Macroeconomic Conditions and Updating of Expectations by Older Americans

Published: 2011


Economic theory suggests that individual decisions about consumption, saving, and labor supply should be directly linked to subjective expectations about future events. This project uses panel data from the Health and Retirement Study from 1994-2008 merged to data on a number of local and high frequency macroeconomic indicators to estimate how individual expectations respond to fluctuations in the local and national macroeconomy. Our results suggest that individuals revise their expectations in response to both local and national macroeconomic fluctuations in ways that appear to make sense, and that this is stronger for respondents with higher levels of education.

Key Findings

    • We find that individuals’ expectations about future macroeconomic outcomes fluctuate from year to year.
    • Individuals report higher expectations about a major depression when their State’s unemployment rate is higher and when the S&P 500 declines.
    • Declines in the S&P 500 are also associated with higher expectations that the S&P 500 will rise over the next year.
    • In general, college graduates’ expectations about the future macroeconomy are more responsive to the current economic climate than are expectations of less educated individuals.
    • Individuals in poor and declining physical and mental health have significantly less optimistic expectations about the macroeconomic future.
    • Individuals from more vulnerable socioeconomic groups have lower expected probabilities of leaving bequests and higher expected probabilities of having medical expenses use up their savings.
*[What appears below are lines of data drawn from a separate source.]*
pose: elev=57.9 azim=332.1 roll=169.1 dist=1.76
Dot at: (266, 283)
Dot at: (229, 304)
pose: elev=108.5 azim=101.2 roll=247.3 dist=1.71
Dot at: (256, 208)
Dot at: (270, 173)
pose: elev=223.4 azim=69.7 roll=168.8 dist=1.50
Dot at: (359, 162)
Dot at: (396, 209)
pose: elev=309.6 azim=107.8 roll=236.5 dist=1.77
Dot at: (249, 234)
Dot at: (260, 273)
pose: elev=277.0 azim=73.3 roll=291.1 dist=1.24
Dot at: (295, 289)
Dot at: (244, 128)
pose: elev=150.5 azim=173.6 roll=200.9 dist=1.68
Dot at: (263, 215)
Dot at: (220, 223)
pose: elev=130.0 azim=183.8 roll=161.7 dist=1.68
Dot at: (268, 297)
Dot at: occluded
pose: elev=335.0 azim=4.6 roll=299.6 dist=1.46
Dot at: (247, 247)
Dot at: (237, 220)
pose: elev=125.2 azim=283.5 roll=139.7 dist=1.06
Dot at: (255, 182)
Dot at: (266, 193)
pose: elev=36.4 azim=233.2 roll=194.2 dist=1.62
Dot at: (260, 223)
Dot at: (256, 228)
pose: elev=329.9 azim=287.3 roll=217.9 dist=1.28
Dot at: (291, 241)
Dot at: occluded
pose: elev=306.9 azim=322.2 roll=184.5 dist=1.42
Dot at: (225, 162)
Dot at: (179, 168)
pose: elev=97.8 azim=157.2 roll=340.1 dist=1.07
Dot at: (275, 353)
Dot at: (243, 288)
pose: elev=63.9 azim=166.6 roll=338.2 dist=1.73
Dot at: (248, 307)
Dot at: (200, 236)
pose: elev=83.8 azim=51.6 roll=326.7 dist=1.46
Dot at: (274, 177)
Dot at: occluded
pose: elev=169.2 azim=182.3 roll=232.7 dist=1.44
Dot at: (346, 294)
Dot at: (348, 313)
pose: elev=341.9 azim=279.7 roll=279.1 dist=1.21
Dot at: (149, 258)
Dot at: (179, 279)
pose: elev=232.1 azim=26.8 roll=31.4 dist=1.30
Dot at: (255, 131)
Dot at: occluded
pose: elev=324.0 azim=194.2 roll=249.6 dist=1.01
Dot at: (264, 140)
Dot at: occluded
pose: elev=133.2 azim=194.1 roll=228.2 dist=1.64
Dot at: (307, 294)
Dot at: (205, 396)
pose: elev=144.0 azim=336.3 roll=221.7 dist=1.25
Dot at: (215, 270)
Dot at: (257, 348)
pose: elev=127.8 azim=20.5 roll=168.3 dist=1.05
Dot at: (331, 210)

They are also significantly less likely to expect to be working past age 62 or 65, which could have important implications for their economic well-being.
    • We also find that individuals’ expectations about their future labor supply, bequests and medical expenses also fluctuate from year to year.
    • The subjective probability of working at age 65 is significantly higher when the state unemployment rate is higher and both the subjective probability of working at ages 62 and 65 are significantly lower when local house prices rise.
    • The unemployment rate effect on working longer is larger for less-educated individuals, while the house price effect is larger for more-educated individuals. This is consistent with the fact that college graduates are less likely to be affected by business cycle fluctuations, and more likely to be homeowners.